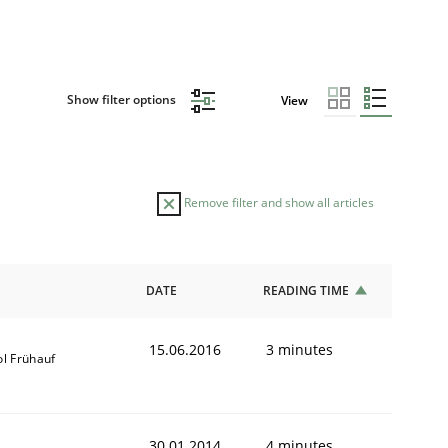
Show filter options
View
Remove filter and show all articles
DATE
READING TIME
15.06.2016
3 minutes
ol Frühauf
30.01.2014
4 minutes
________________
**INSTRUCTIONS TO FOLLOW**
The answer should be an exact restatement of every entry, with the pictures omitted.

**ANSWER BELOW**
Show filter options
View
Remove filter and show all articles
DATE
READING TIME
15.06.2016
3 minutes
ol Frühauf
30.01.2014
4 minutes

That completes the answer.